BIRMINGHAM, Alabama – James Lewis, publisher of The Birmingham Times and the son of the black newspaper’s founder, has died.
Mr. Lewis, who colleagues said was 67 or 68, died on Sunday following an illness.
Mr. Lewis was the eldest son of Jesse Lewis Sr., who founded the Times in 1964 to give the black community a greater voice during the civil rights struggle.
“If the Lord had to come down and make a child, he could not make one any better than James,” Jesse Lewis Sr. said in a prepared statement. “The Birmingham Times made progress under his administration and will continue to do so.”
Mr. Lewis, who had worked in community development for the city of Birmingham, took over as publisher of the Times from his father in 1998. In both roles, friends said, he was a forceful advocate for the black community and Birmingham as a whole.

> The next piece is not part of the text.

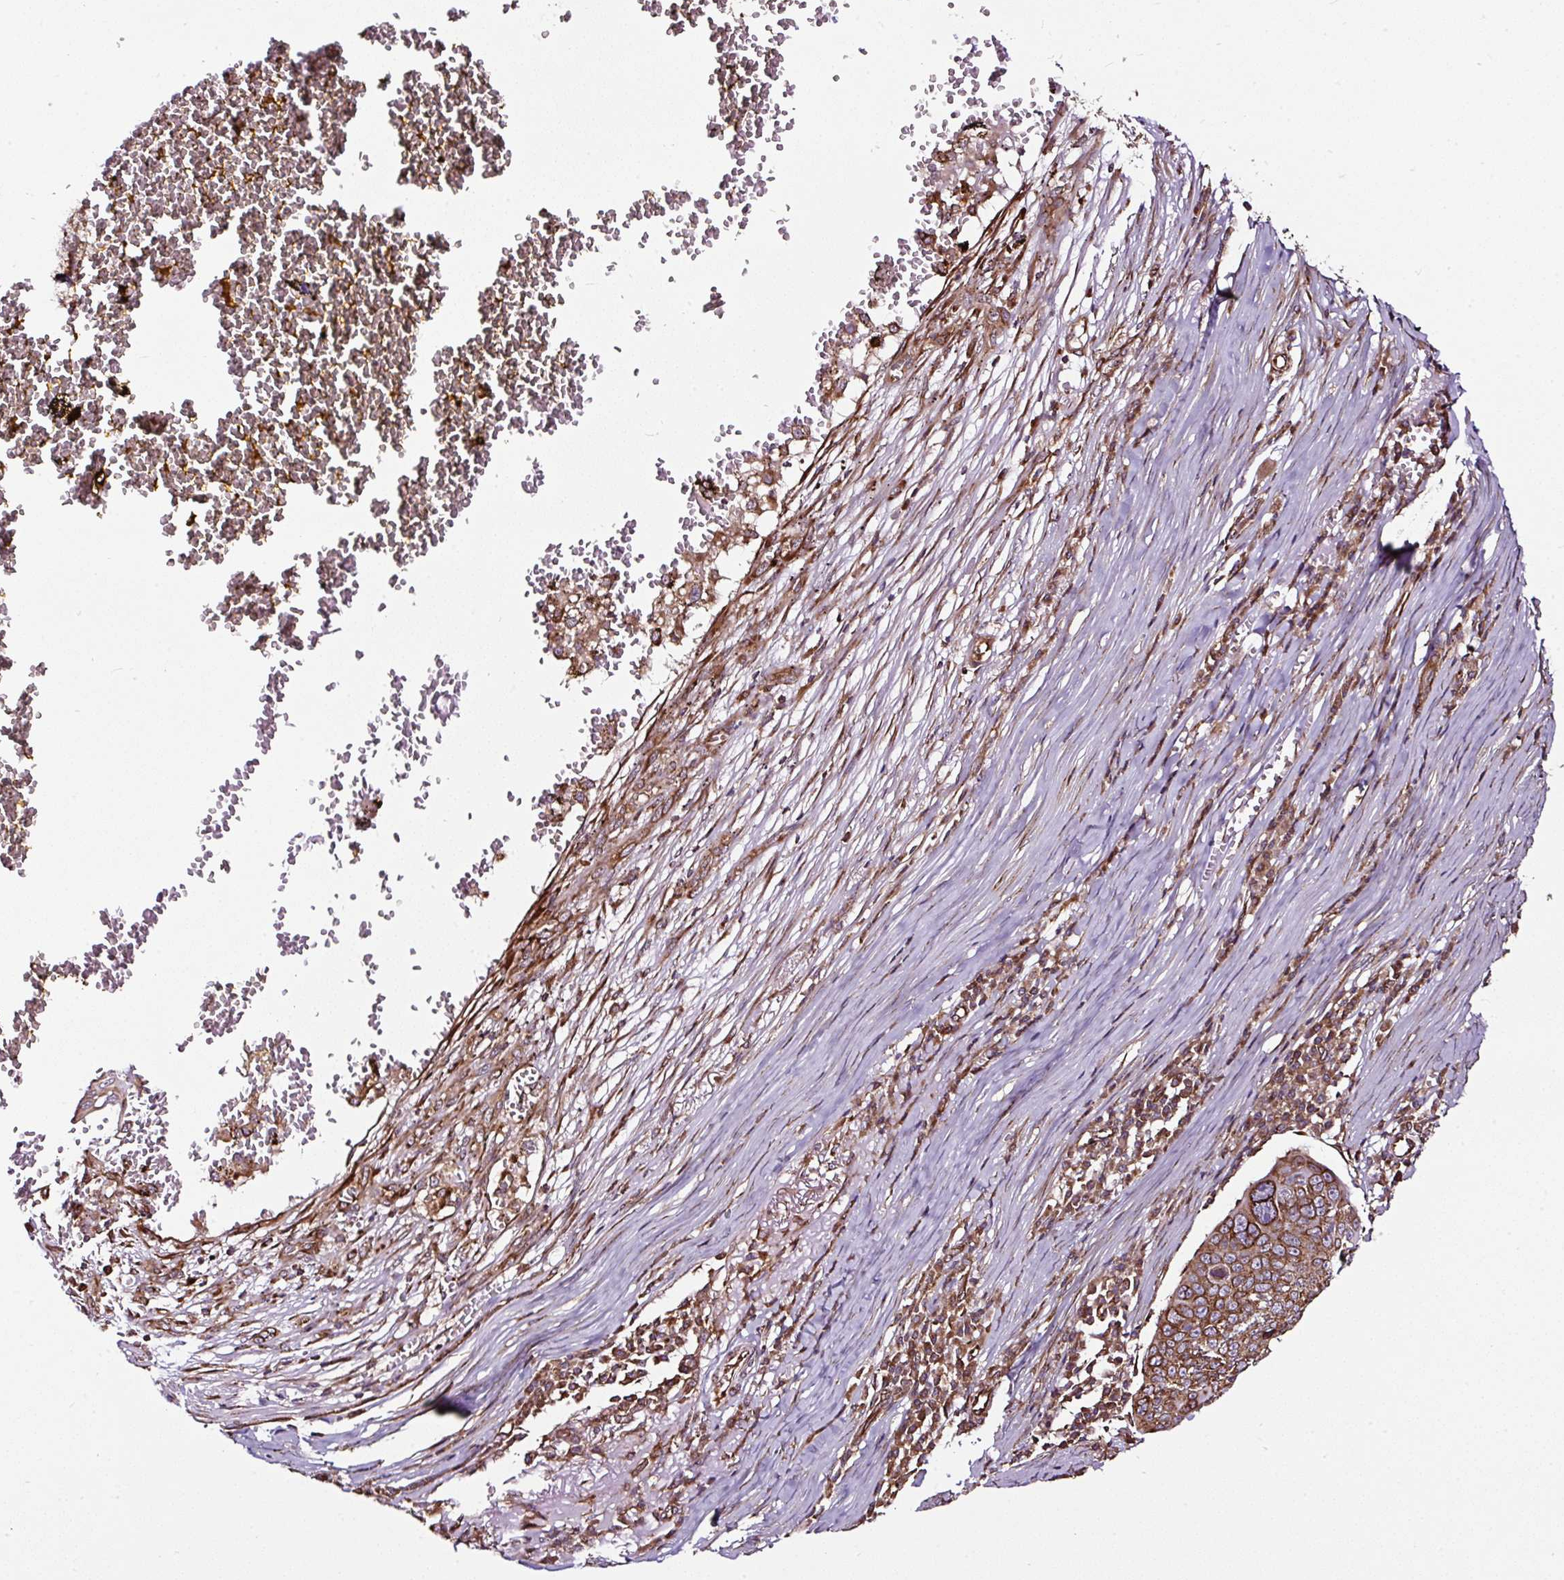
{"staining": {"intensity": "moderate", "quantity": ">75%", "location": "cytoplasmic/membranous"}, "tissue": "skin cancer", "cell_type": "Tumor cells", "image_type": "cancer", "snomed": [{"axis": "morphology", "description": "Squamous cell carcinoma, NOS"}, {"axis": "topography", "description": "Skin"}], "caption": "Protein staining displays moderate cytoplasmic/membranous expression in approximately >75% of tumor cells in skin squamous cell carcinoma.", "gene": "KDM4E", "patient": {"sex": "male", "age": 71}}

“He was always passionate about the paper, just like his father,” said Roy Williams, director of marketing at Holy Family Cristo Rey Catholic School. “It’s a great loss.”
Williams, a former Birmingham News reporter and a member of the Birmingham Association of Black Journalists, said Mr. Lewis’ influence reached beyond the limits of his newspaper.

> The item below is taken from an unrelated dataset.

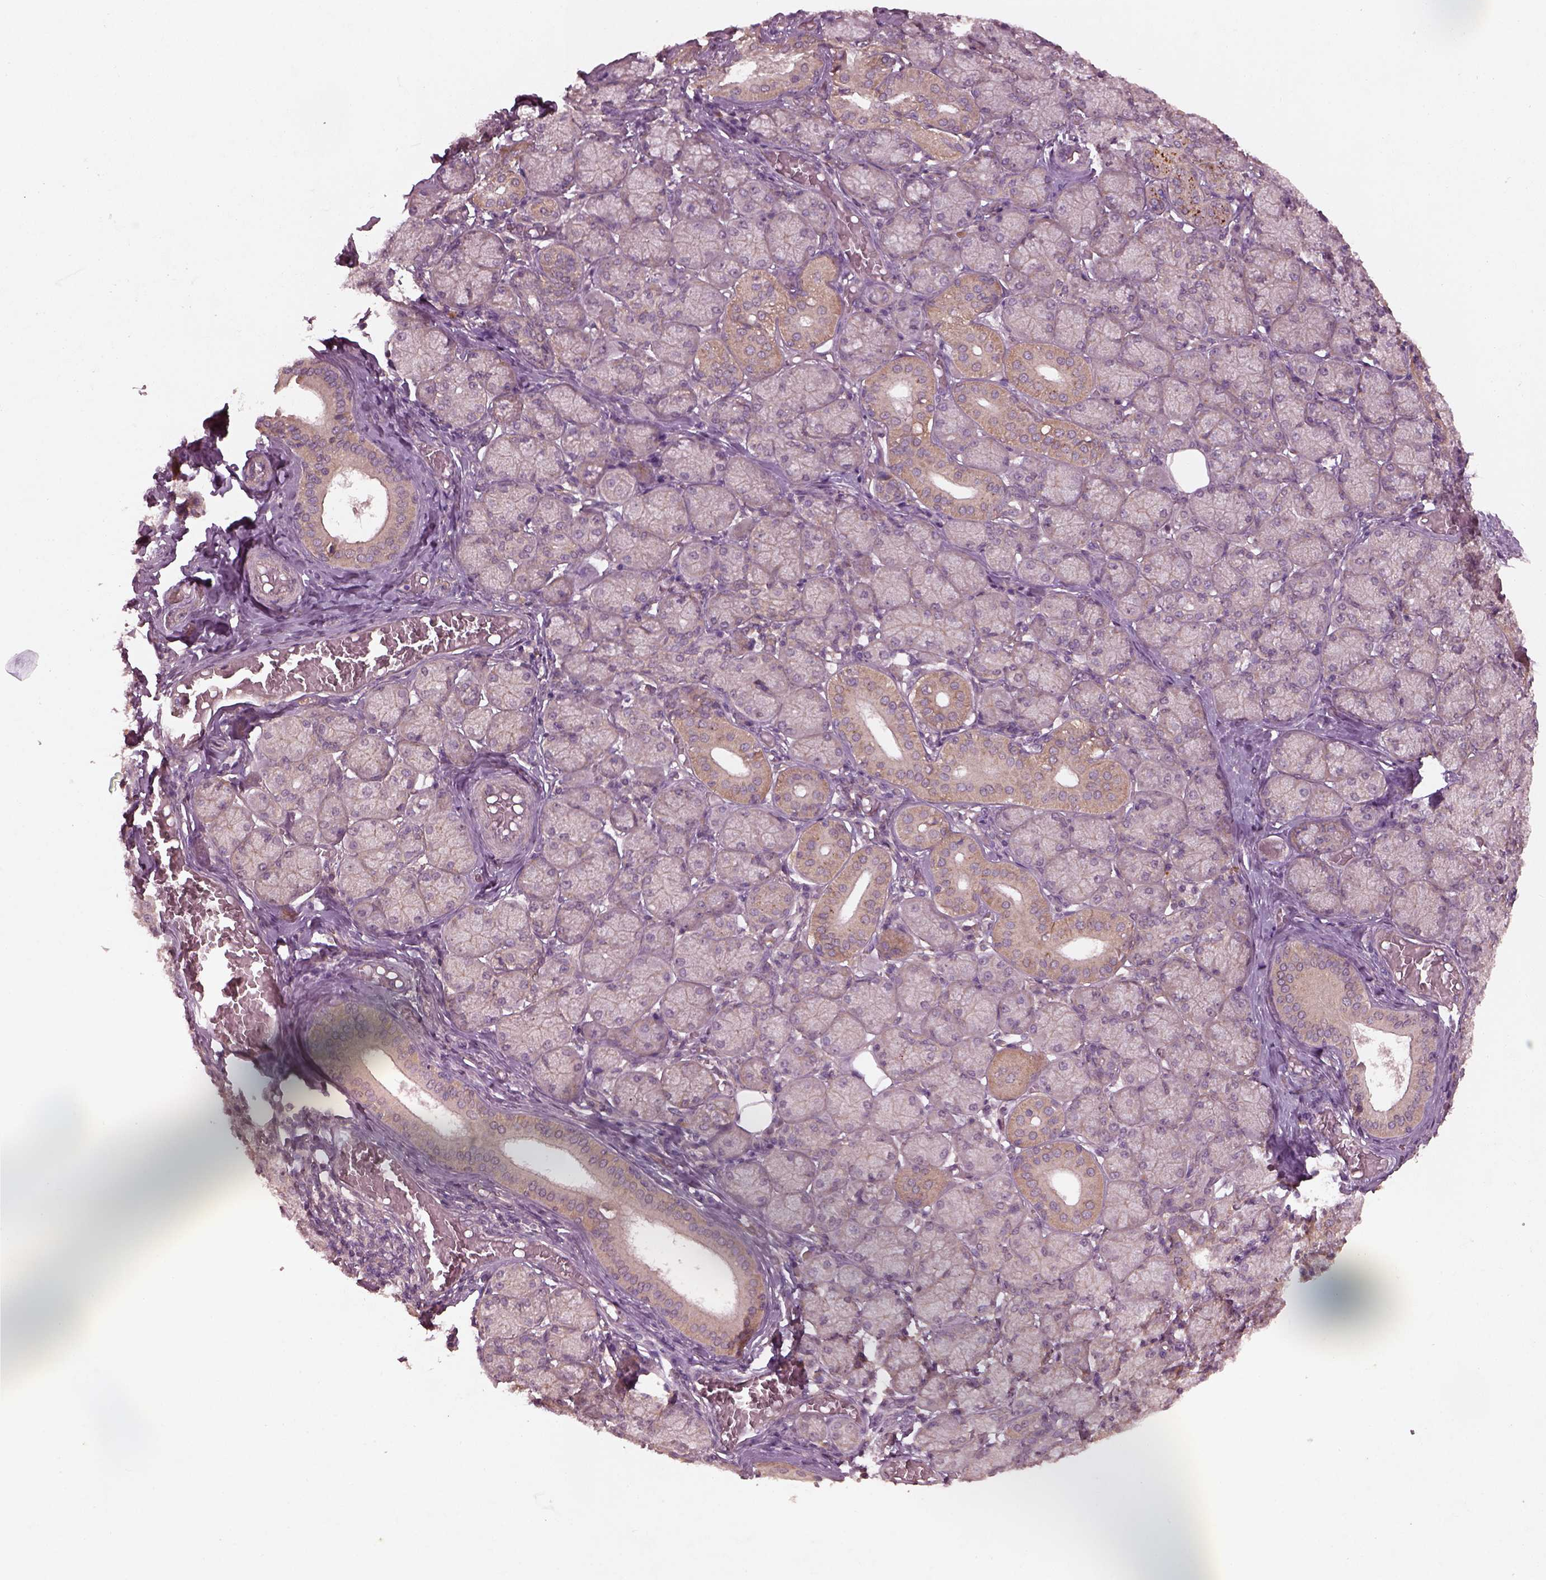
{"staining": {"intensity": "weak", "quantity": "<25%", "location": "cytoplasmic/membranous"}, "tissue": "salivary gland", "cell_type": "Glandular cells", "image_type": "normal", "snomed": [{"axis": "morphology", "description": "Normal tissue, NOS"}, {"axis": "topography", "description": "Salivary gland"}, {"axis": "topography", "description": "Peripheral nerve tissue"}], "caption": "Immunohistochemistry (IHC) histopathology image of normal salivary gland: human salivary gland stained with DAB (3,3'-diaminobenzidine) displays no significant protein expression in glandular cells.", "gene": "FAM234A", "patient": {"sex": "female", "age": 24}}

“Our organization shares sorrow in the loss of Mr. Lewis,” Williams said.
Sherrel Stewart, a longtime Birmingham journalist and a founding member of the black journalists' association, said Mr. Lewis loved jazz, automobiles, seafood and the beach. He had a tremendous work ethic and believed that newspapers that focus on issues important to African American readers have a future despite the news industry’s troubles.
“He cared about Birmingham and the entire community, and he believed that communities are stronger because of the strong presence of the black press,” Stewart said.
Birmingham Times Editor Cheryl Eldridge will continue to handle day-to-day operations of the newspaper, Jesse Lewis Sr. said.
“Cheryl Eldridge, editor, has been the right-hand person of the Birmingham Times for 17 years and will continue to make the major decisions as it relates to the newspaper,” he said. “There is no reason that the Birmingham Times will skip a beat.”
Family Hour will be from 6:30 p.m. – 7:30 p.m. Wednesday at Davenport and Harris Funeral Home, 301 Martin Luther King, Jr. Drive, S.W., Birmingham.
Funeral services will be at noon Thursday at the First Congregational Church, Rev. Rodney Franklin, pastor, 1024 Center St., North, Birmingham.